Savings accounts serve different purposes than checking accounts. A checking account makes paying monthly bills convenient, but a savings account provides a special place to keep your surplus. Unlike real estate and stocks, a savings account isn't likely to earn large profits. In fact, it often pays a lower interest rate than a bank certificate of deposit. However, a savings account is a convenient place to stash extra cash.
A savings account keeps your deposits separate from your other money, such as cash on hand, checking accounts or long-term investments. Making regular deposits and seeing it grow can help motivate you to save. It's an ideal vehicle to save for a specific purpose, such as new furniture, a wedding or a vacation. If you want to save for several different goals, simplify your bookkeeping by opening multiple accounts.
A savings account keeps your money safe if you pick an institution covered by government insurance and stay within the insurance limits. The Federal Deposit Insurance Corporation insures banks, and the National Credit Union Share Insurance Fund insures credit unions. At the time of publication, in July 2012, the government insured deposits up to $250,000 for accounts in any one name in an insured institution. If the bank or credit union goes bankrupt, you still get your insured deposits back.

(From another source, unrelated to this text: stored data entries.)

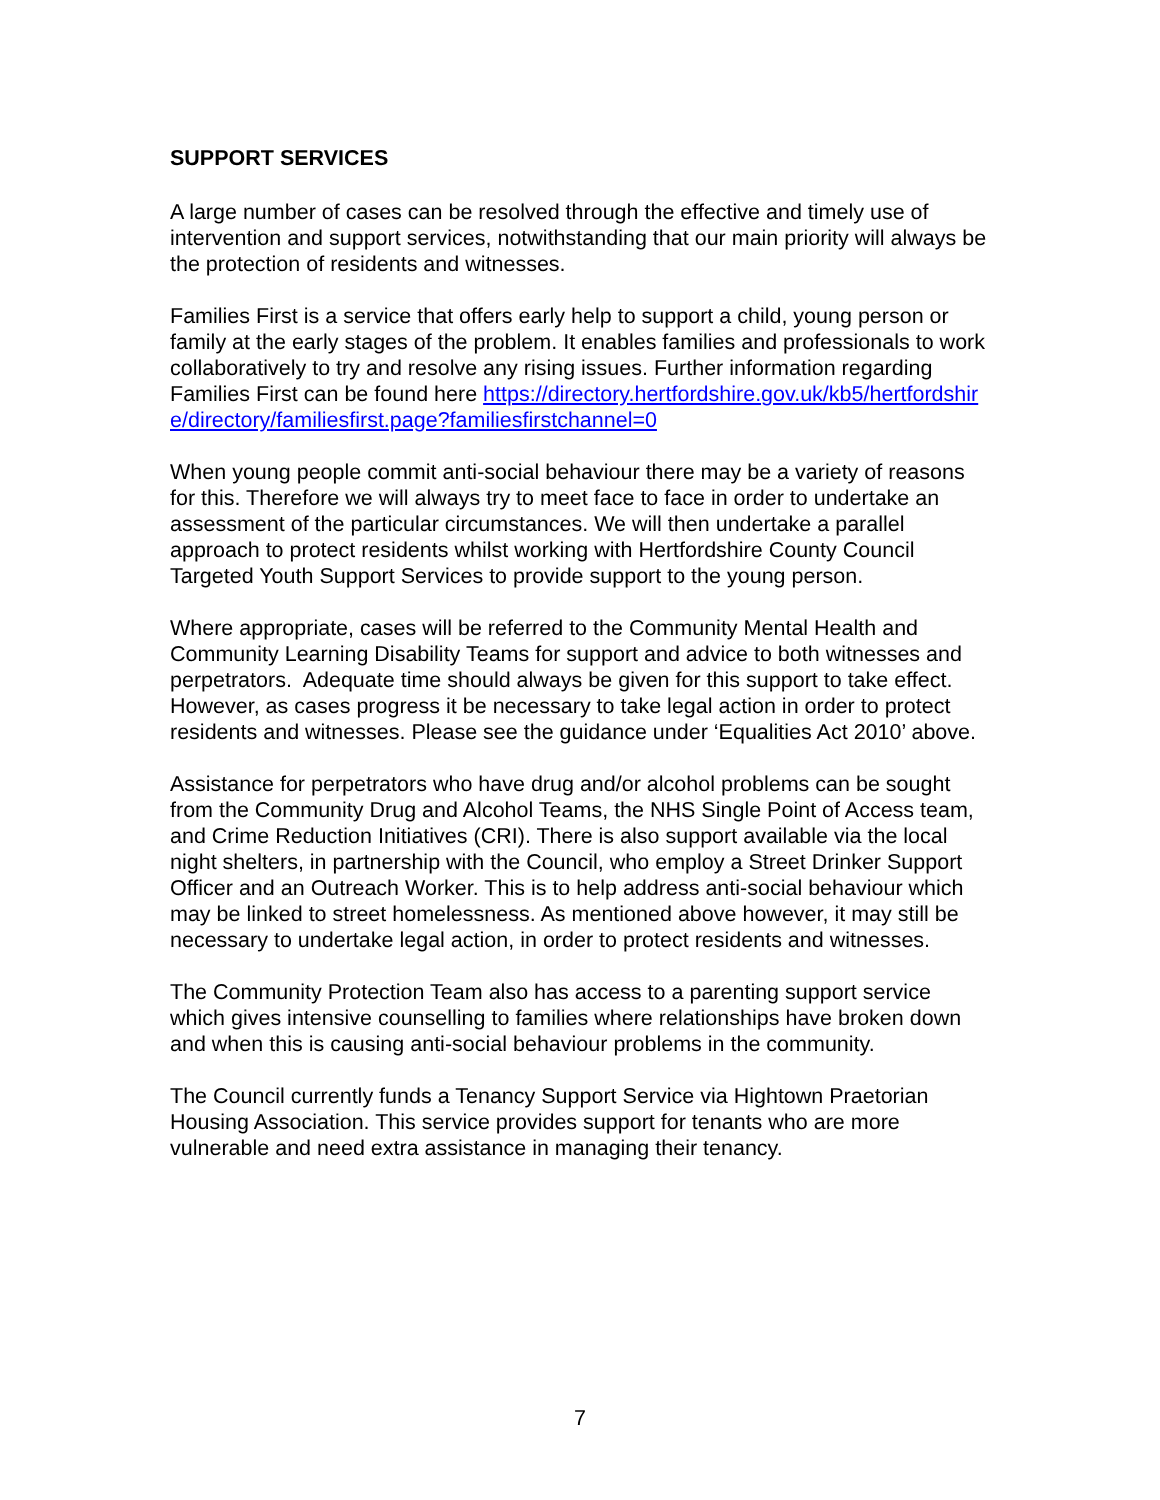SUPPORT SERVICES
A large number of cases can be resolved through the effective and timely use of intervention and support services, notwithstanding that our main priority will always be the protection of residents and witnesses.
Families First is a service that offers early help to support a child, young person or family at the early stages of the problem. It enables families and professionals to work collaboratively to try and resolve any rising issues. Further information regarding Families First can be found here https://directory.hertfordshire.gov.uk/kb5/hertfordshire/directory/familiesfirst.page?familiesfirstchannel=0
When young people commit anti-social behaviour there may be a variety of reasons for this. Therefore we will always try to meet face to face in order to undertake an assessment of the particular circumstances. We will then undertake a parallel approach to protect residents whilst working with Hertfordshire County Council Targeted Youth Support Services to provide support to the young person.
Where appropriate, cases will be referred to the Community Mental Health and Community Learning Disability Teams for support and advice to both witnesses and perpetrators. Adequate time should always be given for this support to take effect. However, as cases progress it be necessary to take legal action in order to protect residents and witnesses. Please see the guidance under ‘Equalities Act 2010’ above.
Assistance for perpetrators who have drug and/or alcohol problems can be sought from the Community Drug and Alcohol Teams, the NHS Single Point of Access team, and Crime Reduction Initiatives (CRI). There is also support available via the local night shelters, in partnership with the Council, who employ a Street Drinker Support Officer and an Outreach Worker. This is to help address anti-social behaviour which may be linked to street homelessness. As mentioned above however, it may still be necessary to undertake legal action, in order to protect residents and witnesses.
The Community Protection Team also has access to a parenting support service which gives intensive counselling to families where relationships have broken down and when this is causing anti-social behaviour problems in the community.
The Council currently funds a Tenancy Support Service via Hightown Praetorian Housing Association. This service provides support for tenants who are more vulnerable and need extra assistance in managing their tenancy.
7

Savings accounts allow easy access to your money whenever you need it. You can take out money as often as you like using an ATM, bank teller, online banking transfer or mail withdrawal. However, federal law allows a maximum of six electronic transfers, telephone transfers or preauthorized payments each month, and only three of these can be by debit card. This is much quicker access than with bank certificates of deposit and involves no penalties.
You can open a savings account where you already have a checking account, such as in a bricks-and-mortar institution, or in another bank or online. Some savings accounts require an opening balance of $500 or more, while others court small savers with a low starting balance of $1. Check all the terms before you open an account because some institutions charge a monthly fee if you fall below a minimum balance.
The interest rate on a savings account depends upon the institution. According to Bankrate.com, you usually get the best rates at online banks, but you have to make sure monthly fees won't eat up your gains. Compare rates and fees at several institutions, both locally and online, and ask about special offers. For example, you may qualify for a better rate if you already have a checking account at a bank or because of your age.